Ransacked was too nice a word. Decimated might be more apt. It was as if someone had taken a sledgehammer to the huge old washing and drying machines. They lay in shattered, rusting pieces. Vast rollers, perhaps for ironing sheets, were still secured to the walls but were criss-crossed with a multitude of slashes. Why such wanton destruction? Teenagers with nothing else to do with their time? Or someone who had been consigned to the convent and later sought revenge on the inanimate objects? It was not her role to question.

An eerie sense of dread settled on her shoulders. It felt like a wet towel weighing her down, and her entire body shuddered. Even her toes curled.

Scratching and shuffling sounds echoed in the darkness. The tiny hairs rose on the nape of her neck, and she balled her hands into fists. Fight or flight? She had no idea, but she was unnaturally fearful. Lottie Parker did not scare easily, but she had a massive phobia of four-legged creatures that skulked in dark corners, skittered in walls and attics.

‘Now I’m frightening myself,’ she said, and twirled around on the ball of her foot.

Nothing moved in the thin beam of her penlight.

The hoot of an owl somewhere seemed to rattle the rafters. But it was the scurrying of tiny vermin that spurred her into action.

She wasn’t waiting around.

Taking the stairs two at a time, she fled.

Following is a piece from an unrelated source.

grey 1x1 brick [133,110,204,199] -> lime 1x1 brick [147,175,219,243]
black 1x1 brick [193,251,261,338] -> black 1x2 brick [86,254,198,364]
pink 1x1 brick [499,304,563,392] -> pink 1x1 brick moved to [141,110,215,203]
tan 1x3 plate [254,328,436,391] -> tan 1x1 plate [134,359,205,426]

He’d watched her park her car from his unintentional hiding place, huddled beneath the overhanging branches of the large oak tree. It had stood there for over two hundred years. He had heard that said somewhere, though there was no one alive who could possibly know if the nugget of information was true. He himself felt two hundred years old betimes, but today he felt surprisingly buoyed by a stirring of internal electricity.

Who was this tall woman with straggly hair and a freckled nose? She didn’t appear to be dressed for the wind that was rising from the ocean, ready to blow in from the seashore and up over the fields. A tourist? Lost? No. She seemed to know where she was going and what she was doing. Peering in through the cracked windows, trying the front-door handle and then skirting around the back. What was she hoping to find? He mulled this over in his head and decided he needed to do something.

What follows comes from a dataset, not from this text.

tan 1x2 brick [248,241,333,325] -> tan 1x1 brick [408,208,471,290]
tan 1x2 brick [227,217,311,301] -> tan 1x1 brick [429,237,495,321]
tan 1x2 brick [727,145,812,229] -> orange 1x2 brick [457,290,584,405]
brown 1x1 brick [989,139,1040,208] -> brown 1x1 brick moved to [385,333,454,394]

Leaving his shelter, he crept forward in her footsteps. She’d gone inside. He knew there was nothing left there worth stealing. He’d commanded that operation. Maybe he should report this interloper to the guards. But then he’d have to provide a reason as to why he was there too. Best to wait and see.

Still, he itched to follow her inside. To accost her. To demand what her business was. If she didn’t come out in the next five minutes, he was going in. This decision consoled him somewhat. He kept his eyes on the old silver watch with the worn black leather strap.

‘I’m counting, lady,’ Mickey Fox muttered.